[start]

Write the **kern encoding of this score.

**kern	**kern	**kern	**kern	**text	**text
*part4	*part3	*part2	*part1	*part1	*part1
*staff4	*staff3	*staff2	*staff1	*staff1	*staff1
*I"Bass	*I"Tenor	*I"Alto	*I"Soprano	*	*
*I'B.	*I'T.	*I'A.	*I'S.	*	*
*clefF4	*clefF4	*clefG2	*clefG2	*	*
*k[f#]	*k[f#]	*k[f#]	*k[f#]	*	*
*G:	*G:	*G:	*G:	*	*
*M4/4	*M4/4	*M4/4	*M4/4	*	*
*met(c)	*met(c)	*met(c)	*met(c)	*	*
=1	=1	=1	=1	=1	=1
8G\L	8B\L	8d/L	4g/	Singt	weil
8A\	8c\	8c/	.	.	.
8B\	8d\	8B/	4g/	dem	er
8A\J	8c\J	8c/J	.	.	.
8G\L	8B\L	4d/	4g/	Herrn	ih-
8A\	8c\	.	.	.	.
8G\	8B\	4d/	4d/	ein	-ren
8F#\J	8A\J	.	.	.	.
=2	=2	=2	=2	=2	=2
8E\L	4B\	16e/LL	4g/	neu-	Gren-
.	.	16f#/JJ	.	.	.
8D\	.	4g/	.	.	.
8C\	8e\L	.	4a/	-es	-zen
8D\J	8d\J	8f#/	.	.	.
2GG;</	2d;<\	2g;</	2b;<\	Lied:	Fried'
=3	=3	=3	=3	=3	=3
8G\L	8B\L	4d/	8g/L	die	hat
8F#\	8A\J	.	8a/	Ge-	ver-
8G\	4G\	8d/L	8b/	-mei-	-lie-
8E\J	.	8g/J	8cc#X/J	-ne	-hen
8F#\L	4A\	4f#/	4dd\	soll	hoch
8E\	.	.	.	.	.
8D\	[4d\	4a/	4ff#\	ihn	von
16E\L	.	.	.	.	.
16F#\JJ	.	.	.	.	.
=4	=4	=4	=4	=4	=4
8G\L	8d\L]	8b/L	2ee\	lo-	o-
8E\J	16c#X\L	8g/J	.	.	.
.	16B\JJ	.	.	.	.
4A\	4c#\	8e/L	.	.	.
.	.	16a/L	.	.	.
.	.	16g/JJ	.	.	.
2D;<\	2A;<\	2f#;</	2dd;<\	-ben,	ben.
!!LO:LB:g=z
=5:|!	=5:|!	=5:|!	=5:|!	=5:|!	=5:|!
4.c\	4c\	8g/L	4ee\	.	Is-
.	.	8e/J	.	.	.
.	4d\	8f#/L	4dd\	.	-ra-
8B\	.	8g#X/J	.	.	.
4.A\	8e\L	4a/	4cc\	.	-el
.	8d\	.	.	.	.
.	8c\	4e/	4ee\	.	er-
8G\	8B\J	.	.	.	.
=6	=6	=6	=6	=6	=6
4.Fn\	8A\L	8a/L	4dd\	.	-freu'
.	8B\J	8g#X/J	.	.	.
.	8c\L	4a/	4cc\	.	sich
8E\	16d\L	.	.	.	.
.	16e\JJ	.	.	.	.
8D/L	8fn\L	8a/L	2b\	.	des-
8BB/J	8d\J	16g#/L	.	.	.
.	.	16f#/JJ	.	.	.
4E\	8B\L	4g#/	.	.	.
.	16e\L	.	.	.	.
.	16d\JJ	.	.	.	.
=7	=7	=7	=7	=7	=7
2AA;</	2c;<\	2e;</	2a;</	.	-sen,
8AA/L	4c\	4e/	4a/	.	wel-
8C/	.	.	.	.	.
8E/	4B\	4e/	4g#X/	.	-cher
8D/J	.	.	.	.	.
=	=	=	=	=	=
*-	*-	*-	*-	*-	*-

[end]

What is being asked: Pick out each line above that contains the string "kern", treating uppercase and lowercase letters as distinct.

Response:
Write the **kern encoding of this score.
**kern	**kern	**kern	**kern	**text	**text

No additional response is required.